Türkiye Barolar Birliği Başkanı Prof. Dr. Metin Feyzioğlu, Türkiye’de birlik ve beraberliğin hamasetle değil hakla, hukukla, insan hakları ve demokrasiyle olacağını söyledi. Feyzioğlu, “Toplumsal barış, çözüm süreci adına ne derseniz deyin insan haklarına, hukukun üstünlüğüne, demokrasiye inanmayan bir zihniyet tarafında hayata geçirilemez.” dedi.

Diyarbakır Baro Başkanlığı, Doğu ve Güneydoğu’da meslekte 40’ıncı, 50’inci ve 60’ıncı yılını dolduran avukatları plaket verdi. Diyarbakır Büyükşehir Belediyesi Konferans Salonunda yapılan toplantıya Diyarbakır Baro Başkanı Tahir Elçi, Türkiye Barolar Birliği Başkanı Metin Feyzioğlu, Diyarbakır Büyükşehir Belediyesi Eş Başkanı Fırat Anlı ile çok sayıda avukat katıldı.

Toplantıda konuşan Türkiye Barolar Birliği Başkanı Feyzioğlu, birlik ve beraberliğin hamasetle değil hakla, hukukla, insan hakları ve demokrasiyle olacağını söyledi. “77 milyonun ortak geçmişi ile geleceği birlikte pırıl pırıl inşa etme ülküsüyle bir araya getirilmesi sadece adalet temelinde mümkün olabilir.” diyen Feyzioğlu, farklılıklarını zenginlik olduğunu kaydetti.
Bölgede barış isteniyorsa önce yurdumuzda barışı sağlamamız gerektiğini anlatan Feyzioğlu, “Bütün komşularımla ve komşularımızın tamamında akrabalarımız soydaşlarımız ve kardeşlerimiz yaşamaktadır. Bütün komşularımızla siyasi sınır tanımaksızın bir Avrupa Birliği gibi birlik olacağız, bunu başaracak olanda hukukun üstünlüğüdür. Türkiye bunu başaracak güçtedir. Türkiye’de bunu başaracak insan gücü vardır. Türkiye’de bunu başaracak iradesi vardır, birikimi vardır.” diye konuştu.

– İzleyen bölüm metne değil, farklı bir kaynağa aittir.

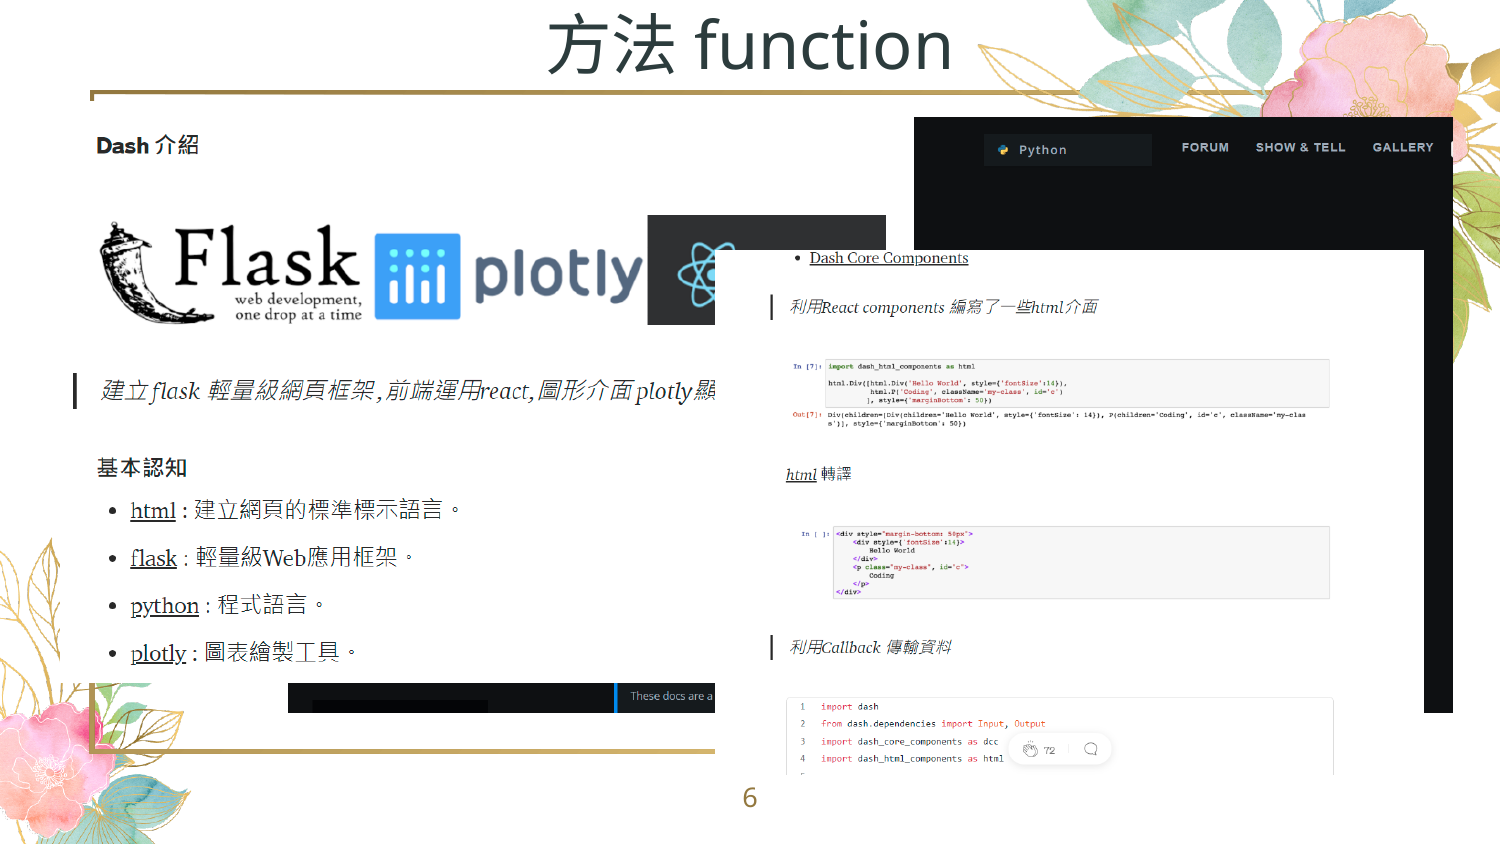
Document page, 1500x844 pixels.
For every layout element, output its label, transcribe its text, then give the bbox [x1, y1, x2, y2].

“ADALETE GÜVENİNİ YETİRMİŞ TOPLUM TEMELSİZ KALMIŞ DEMEKTİR”

Adalete güvenini yitirmiş bir toplumun temelsiz kalmış demek olduğunu anlatan Feyzioğlu, ülkenin hiçbir kurumunun, adalet mekanizmasının güvenirliğini yitirdikten sonra ayakta kalmasının, liyakat sisteminin layık olduğu yere gelmezse sistemin çökeceğini belirterek şunları söyledi: "Kamu ihalesinde şahsi haklara kadar hiçbir noktada güven kalmaz ve birlik ve beraberlikten her geçen gün dem vuranlar adalet mekanizmasını çökerterek 77 milyonun küçük küçük parçalara ayırdıklarını aslında bilirler de bilmezden gelirler. Bizim talebimiz eşit vatandaşlık paydasında buluşmaktır. Eşit vatandaşlık paydasında buluşabilmek için Türkiye Cumhuriyeti vatandaşı olan herkesin ırkına, mezhebine, diline, dinine, cinsiyetine cinsel kimliğini derisinin rengine ya da oy verdiği ya da desteklediği siyasi partiye bakmaksızın kanun önünde eşit olma ve o kanunun da kendisine eşit bir şekilde uygulamasının talep etme hakkı vardır. Bunu sağladığımızda zaten birliğimiz ve beraberliğimiz sağlanacaktır.”

Diyarbakır Baro Başkanı Tahir Elçi’nin konuşmasının ardından meslekte 40., 50. ve 60’ıncı yaşına tamamlayanlara plaket verildi.